Heading towards the PCH, on Topanga, Is there any left turn you can take to loop back to Ventura Blvd/Valley - or do you have to go all the way down to PCH and loop back that way ?


----------



## Mapei (Feb 3, 2004)

I'm sure others know better than me, but there are two routes you can take before reaching PCH. Both take you westward.

1. About a third of the way down Topanga, make a right onto Old Topanga Canyon Road. It'll send you up some decent hills and eventually put you down onto Mulholland Highway near Calabasas. The corner does not a stop light, BTW. A very pretty ride.

2. Go a little further down Topanga, past the Old Topanga turn. Make a right onto Fernwood Pacific Drive. It eventually merges into Tuna Canyon Road, then Saddle Peak Road, and then Stunt Road. Head downhill on Stunt and you'll reach Mulholland Highway. This is a leg-breaker, but a spectacular one.


----------



## PTV (Nov 16, 2008)

Thanks very much..... leg breaker in deed - probably hard to avoid that 
Thanks again....


----------



## Hollywood (Jan 16, 2003)

PTV said:


> *Heading towards the PCH, on Topanga*, Is there any left turn you can take to loop back to Ventura Blvd/Valley - or do you have to go all the way down to PCH and loop back that way ?

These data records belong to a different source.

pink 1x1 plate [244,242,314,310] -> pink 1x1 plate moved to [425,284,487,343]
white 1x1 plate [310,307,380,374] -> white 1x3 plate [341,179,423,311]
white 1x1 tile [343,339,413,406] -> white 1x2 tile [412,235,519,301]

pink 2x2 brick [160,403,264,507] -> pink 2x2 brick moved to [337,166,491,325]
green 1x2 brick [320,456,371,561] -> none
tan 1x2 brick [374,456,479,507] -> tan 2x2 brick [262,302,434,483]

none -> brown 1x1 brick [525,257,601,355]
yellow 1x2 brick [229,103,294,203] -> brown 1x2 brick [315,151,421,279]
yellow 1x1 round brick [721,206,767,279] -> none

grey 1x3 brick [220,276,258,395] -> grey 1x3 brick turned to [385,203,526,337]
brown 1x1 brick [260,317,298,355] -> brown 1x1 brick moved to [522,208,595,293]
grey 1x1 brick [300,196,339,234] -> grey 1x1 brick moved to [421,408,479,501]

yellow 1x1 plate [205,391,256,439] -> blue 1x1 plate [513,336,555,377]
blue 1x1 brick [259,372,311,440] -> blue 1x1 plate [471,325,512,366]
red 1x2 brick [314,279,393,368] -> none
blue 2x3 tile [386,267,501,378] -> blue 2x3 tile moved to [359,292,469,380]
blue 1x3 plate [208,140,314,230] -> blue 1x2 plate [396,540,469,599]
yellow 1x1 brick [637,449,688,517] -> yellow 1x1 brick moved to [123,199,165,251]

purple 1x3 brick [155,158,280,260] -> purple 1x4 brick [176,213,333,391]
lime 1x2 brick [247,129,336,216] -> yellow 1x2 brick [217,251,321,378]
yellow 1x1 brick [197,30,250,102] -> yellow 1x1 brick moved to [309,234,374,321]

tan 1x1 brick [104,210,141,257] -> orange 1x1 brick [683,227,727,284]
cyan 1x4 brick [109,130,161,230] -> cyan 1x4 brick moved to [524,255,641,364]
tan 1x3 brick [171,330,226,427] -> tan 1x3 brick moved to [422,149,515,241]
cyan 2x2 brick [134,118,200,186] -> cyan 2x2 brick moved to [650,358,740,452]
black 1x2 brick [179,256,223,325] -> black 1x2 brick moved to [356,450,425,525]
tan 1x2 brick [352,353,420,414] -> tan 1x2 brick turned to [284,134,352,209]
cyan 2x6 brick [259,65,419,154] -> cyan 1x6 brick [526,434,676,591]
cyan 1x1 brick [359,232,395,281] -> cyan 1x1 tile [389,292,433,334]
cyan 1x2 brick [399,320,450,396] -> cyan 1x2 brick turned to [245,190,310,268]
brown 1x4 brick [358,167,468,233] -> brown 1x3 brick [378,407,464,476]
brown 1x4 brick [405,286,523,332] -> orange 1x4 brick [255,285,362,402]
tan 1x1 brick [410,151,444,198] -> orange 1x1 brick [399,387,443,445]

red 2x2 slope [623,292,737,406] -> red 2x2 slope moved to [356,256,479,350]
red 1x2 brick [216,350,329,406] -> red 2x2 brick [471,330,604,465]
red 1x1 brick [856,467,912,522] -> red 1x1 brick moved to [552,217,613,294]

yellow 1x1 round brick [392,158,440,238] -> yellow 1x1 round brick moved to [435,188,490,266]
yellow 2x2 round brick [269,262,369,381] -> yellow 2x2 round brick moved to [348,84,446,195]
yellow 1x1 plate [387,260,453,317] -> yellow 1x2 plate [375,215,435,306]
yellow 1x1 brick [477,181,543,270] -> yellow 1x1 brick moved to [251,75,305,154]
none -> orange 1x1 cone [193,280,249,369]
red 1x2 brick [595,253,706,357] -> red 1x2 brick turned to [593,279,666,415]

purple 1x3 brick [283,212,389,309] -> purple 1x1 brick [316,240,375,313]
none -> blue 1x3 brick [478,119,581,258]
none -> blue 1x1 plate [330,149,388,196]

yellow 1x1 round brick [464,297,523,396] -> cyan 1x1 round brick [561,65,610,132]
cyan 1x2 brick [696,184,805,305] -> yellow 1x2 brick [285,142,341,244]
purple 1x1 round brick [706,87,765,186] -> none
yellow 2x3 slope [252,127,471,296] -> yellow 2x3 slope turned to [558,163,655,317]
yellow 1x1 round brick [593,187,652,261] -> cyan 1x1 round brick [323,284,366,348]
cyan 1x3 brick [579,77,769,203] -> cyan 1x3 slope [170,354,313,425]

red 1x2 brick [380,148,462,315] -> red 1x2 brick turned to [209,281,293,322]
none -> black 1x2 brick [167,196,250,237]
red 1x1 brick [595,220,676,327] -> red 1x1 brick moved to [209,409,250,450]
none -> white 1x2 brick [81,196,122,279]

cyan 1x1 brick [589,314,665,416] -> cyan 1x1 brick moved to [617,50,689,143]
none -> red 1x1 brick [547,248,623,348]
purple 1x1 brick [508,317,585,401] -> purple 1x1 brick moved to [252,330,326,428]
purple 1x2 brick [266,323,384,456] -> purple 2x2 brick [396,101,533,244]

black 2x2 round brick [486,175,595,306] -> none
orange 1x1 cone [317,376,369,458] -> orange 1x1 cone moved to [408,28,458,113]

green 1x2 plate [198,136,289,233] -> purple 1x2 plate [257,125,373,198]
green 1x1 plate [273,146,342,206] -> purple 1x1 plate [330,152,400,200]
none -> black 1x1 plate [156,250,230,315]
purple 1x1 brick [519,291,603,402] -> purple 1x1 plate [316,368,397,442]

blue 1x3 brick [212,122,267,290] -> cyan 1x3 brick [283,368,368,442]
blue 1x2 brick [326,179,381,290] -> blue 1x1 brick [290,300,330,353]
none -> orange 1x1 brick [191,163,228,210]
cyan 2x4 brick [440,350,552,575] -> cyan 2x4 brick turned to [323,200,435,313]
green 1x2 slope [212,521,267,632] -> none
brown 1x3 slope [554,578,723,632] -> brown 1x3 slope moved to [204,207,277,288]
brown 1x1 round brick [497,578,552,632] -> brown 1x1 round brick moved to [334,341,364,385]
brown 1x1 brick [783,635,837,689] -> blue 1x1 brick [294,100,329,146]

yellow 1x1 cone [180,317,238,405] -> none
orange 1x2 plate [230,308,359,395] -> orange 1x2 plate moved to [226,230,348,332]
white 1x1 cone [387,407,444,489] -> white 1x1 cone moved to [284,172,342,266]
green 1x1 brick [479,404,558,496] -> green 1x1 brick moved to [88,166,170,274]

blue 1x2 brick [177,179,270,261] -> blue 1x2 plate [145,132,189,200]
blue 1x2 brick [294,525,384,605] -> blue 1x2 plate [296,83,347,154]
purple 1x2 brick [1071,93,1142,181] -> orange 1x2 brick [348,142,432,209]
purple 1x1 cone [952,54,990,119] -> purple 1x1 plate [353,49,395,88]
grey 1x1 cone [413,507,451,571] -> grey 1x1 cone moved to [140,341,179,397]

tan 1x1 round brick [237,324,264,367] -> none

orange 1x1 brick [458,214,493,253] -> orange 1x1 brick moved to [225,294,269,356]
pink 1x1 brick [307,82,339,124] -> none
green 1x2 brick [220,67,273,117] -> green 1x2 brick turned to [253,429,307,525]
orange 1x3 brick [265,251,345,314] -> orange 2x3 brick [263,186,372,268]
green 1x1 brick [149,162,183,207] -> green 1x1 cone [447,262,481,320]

to clarify - heading _down_ Topanga towards the coast?

Mapei's routes would all be right turns then.

The only "loop" is to descend Old Topanga, then turn left at the stop/junction with Topanga Cyn and head back up. Or vice-versa.


----------



## Mapei (Feb 3, 2004)

Thanks, H'wood. I've corrected my post. They're all RIGHT TURNS, heading southward.


----------



## PTV (Nov 16, 2008)

Thanks again - but I guess I meant East....any routes East of Topanga that connect back with Ventura Blvd ?


----------



## Hollywood (Jan 16, 2003)

PTV said:


> Thanks again - but I guess I meant East....any routes East of Topanga that connect back with Ventura Blvd ?


not unless your tires have knobbies 



//since Topanga runs to the coast, i.e. east/west, I'll assume you mean "south of"


----------



## JSR (Feb 27, 2006)

You'll be much happier following Mapei's advice than trying to find routes to the East. Eastward lie Sunset or San Vicente, then Sepulveda. Not much fun that way.

Westward are Mapei's routes plus the many routes related to Mulholland. Much beautiful scenery, with modest to none-at-all motor traffic.

Return to the valley via Mureau Road, which is found just North of the 101.

JSR


----------



## PTV (Nov 16, 2008)

Thanks all.....

I did Santa Maria Road/Dirt Mulholland on my MTB - that was fun ....I guess that is the only route the the south of Topanga....I'll head West/North !


----------